Ces chiffres disent en substance qu’un habitant de l’Hexagone sur 72 n’a pas de domicile personnel. La situation dure depuis des décennies : les gouvernements se succèdent, mais la grande exclusion ne recule pas. Pour éviter que l’affaire ne tourne au scandale social, les pouvoirs publics mettent des rustines sur des situations qui exigeraient des réponses de fond.
Compassion à l’endroit des propriétaires
Il existe ainsi des centres d’hébergement d’urgence – où règnent la promiscuité et parfois la violence – où les SDF sont accueillis ponctuellement pour éviter qu’ils ne meurent de froid à la rue. Et pour répondre a minima aux exigences de la protection de l’enfance, des familles sans logement sont hébergées pendant des années – «à titre provisoire» – dans des hôtels. Une étude, menée en 2019 par les sociologues Nicolas Oppenchaim de l’université de Tours et Odile Macchi de l’observatoire du Samu social de Paris, et destinée au défenseur des Droits, relatait la vie d’adolescents ayant grandi à l’hôtel, en pointant les «effets délétères» sur les relations familiales, la scolarité et la santé des jeunes concernés.
Largement documentée, la question du mal-logement et des sans-abri est pourtant peu présente dans le débat politique. Mais il a suffi, qu’une famille avec enfants à la Théoule-sur-Mer (Alpes-Maritimes) et un couple à Saint-Honoré-les-Bains (Nièvre) squattent deux résidences secondaires pour qu’immédiatement l’affaire devienne un événement politique de portée nationale.
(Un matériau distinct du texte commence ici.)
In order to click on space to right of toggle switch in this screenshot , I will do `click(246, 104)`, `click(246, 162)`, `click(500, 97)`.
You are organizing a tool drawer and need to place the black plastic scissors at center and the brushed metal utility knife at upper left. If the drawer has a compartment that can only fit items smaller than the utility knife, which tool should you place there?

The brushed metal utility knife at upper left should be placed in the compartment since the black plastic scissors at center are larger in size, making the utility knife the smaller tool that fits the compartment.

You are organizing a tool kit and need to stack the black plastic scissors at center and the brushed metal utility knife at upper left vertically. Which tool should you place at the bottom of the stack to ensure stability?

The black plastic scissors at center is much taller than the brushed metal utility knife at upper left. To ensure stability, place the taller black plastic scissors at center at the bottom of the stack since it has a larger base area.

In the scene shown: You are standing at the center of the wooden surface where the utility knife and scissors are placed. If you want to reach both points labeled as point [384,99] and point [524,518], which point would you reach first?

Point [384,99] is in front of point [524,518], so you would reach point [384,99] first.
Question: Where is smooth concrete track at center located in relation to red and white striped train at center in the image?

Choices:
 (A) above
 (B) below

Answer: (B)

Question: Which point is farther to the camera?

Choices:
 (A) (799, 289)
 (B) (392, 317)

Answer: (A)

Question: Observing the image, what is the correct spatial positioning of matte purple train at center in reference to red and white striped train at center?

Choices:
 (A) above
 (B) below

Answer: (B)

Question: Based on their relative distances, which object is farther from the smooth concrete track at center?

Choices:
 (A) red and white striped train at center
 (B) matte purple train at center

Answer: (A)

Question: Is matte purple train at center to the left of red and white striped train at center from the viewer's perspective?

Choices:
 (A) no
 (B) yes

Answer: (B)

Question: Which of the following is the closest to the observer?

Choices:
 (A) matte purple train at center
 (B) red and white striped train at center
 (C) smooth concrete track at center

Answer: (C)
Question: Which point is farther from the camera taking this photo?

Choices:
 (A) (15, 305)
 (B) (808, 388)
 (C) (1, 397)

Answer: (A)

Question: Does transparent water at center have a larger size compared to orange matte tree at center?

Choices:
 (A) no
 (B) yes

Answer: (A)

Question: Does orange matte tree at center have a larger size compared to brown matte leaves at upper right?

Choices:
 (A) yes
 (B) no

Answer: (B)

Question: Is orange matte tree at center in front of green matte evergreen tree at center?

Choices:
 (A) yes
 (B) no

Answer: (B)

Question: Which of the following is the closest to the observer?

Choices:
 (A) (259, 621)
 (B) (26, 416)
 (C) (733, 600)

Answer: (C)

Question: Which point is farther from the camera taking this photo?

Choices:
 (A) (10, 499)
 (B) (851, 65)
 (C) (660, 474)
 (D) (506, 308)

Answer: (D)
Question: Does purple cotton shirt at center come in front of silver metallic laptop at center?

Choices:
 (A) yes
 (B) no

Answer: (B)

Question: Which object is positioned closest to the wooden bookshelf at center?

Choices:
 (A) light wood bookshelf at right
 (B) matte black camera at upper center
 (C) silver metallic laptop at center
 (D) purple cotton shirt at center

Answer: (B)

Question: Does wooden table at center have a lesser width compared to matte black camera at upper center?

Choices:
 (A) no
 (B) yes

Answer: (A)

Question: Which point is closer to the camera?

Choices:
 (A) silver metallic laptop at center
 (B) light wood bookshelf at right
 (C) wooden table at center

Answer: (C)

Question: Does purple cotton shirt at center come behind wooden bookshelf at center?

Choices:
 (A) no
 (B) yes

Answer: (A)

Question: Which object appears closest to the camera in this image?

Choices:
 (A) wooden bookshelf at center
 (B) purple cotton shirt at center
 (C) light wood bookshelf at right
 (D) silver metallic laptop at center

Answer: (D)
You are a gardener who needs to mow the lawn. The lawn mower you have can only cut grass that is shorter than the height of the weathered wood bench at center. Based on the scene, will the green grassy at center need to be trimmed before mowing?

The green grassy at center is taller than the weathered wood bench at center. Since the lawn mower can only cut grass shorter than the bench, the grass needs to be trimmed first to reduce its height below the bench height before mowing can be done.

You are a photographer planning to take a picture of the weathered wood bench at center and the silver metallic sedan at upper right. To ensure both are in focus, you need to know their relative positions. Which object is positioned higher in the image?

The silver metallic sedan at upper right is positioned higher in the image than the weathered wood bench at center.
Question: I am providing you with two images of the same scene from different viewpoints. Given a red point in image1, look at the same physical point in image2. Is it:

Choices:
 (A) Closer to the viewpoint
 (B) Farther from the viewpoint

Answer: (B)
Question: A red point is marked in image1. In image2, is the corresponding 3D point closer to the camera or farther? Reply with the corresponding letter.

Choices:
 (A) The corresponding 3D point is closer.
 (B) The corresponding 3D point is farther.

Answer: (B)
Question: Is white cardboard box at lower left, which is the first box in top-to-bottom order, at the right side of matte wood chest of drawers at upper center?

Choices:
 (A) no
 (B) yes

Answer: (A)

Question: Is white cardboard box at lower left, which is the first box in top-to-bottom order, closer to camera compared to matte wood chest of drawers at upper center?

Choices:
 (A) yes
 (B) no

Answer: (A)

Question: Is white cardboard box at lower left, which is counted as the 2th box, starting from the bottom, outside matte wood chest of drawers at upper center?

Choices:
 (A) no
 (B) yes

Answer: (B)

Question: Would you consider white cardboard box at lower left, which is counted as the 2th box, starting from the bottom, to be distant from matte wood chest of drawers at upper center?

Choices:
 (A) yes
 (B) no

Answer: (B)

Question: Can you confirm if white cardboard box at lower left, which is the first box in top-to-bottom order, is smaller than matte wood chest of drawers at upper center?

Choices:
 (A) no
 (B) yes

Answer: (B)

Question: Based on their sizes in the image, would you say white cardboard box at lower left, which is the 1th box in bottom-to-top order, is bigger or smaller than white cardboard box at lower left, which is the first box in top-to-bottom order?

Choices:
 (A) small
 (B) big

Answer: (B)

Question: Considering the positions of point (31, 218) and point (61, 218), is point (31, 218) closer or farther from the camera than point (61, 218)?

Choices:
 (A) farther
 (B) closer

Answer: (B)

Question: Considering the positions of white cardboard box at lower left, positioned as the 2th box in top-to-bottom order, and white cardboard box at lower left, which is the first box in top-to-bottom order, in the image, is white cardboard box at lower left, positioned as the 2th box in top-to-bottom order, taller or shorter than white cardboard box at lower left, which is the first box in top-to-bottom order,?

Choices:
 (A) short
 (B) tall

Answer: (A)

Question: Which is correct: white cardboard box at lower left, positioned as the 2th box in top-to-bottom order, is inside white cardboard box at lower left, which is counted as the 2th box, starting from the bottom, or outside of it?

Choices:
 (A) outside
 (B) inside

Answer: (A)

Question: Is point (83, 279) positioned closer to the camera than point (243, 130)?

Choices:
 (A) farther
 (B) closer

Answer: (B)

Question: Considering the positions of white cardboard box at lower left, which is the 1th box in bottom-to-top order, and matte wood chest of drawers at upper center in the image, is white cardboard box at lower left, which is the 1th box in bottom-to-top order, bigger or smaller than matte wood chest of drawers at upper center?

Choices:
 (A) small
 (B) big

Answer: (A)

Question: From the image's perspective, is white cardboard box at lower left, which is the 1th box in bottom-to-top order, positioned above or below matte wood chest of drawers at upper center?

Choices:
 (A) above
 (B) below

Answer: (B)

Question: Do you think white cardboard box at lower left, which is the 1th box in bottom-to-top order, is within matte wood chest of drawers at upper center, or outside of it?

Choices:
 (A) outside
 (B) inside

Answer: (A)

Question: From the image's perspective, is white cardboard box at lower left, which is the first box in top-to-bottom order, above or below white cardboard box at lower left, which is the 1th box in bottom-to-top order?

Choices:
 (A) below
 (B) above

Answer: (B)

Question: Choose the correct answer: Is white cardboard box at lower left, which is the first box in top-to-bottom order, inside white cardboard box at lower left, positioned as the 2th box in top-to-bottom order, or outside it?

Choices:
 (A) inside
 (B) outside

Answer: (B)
La ministre du Logement s’est immédiatement saisie du sujet. Elle a dit sa compassion à l’endroit des propriétaires des maisons squattées sur les plateaux de chaînes d’infos : leur «situation particulière a ému toute la France». Emmanuelle Wargon a annoncé que la chancellerie avait été saisie du problème et que les services de son ministère avaient procédé à «une analyse approfondie» du dossier. Toutes les télés et radio ont fait des reportages ou organisé des débats, en versant des larmes sur le sort de ces propriétaires squattés. Et il n’a fallu que quelques jours pour que le député LREM d’Eure-et-Loir, Guillaume Kasbarian, dépose, avec le soutien du gouvernement, un amendement anti-squat au projet de loi Asap («accélération et simplification de l’action publique») en cours d’examen à l’Assemblée.
«En même temps»
Son texte, qui sera examiné ce mercredi soir, étend la notion de «domicile» aux résidences secondaires ou occasionnelles, afin de permettre une expulsion rapide en cas d’occupation par des squatters. Juridiquement, elles sont mises sur le même plan que la résidence principale. «Le droit au logement ce n’est pas le droit au squat», proclame sur Twitter le parlementaire. «Il faut être très ferme sur les principes du respect du droit à la propriété privée, et en même temps mener une politique sociale qui fait du logement social et protège», s’est-il défendu dans une interview à France 3 Centre-Val de Loire.
Mais Guillaume Kasbarian et ses collègues de la majorité ont surtout voté «en même temps» la loi de finance de 2018 qui baisse les APL pour les ménages pauvres et modestes et enlève aux organismes de HLM, des moyens considérables : 800 millions en moins en 2018, 890 millions en 2019 et 1,3 milliard en 2020. Autant d’argent qui leur fera défaut pour construire et rénover des logements sociaux. Selon un décompte du collectif Les Morts de la rue, 569 personnes sans abri, sont décédées dehors, d’épuisement, de malnutrition, d’absence de soins, de froid, de violences, d’accidents, de suicides… en 2019. Mais eux n’ont pas eu droit à un débat parlementaire. La défense des résidences secondaires vides dix mois sur douze, oui.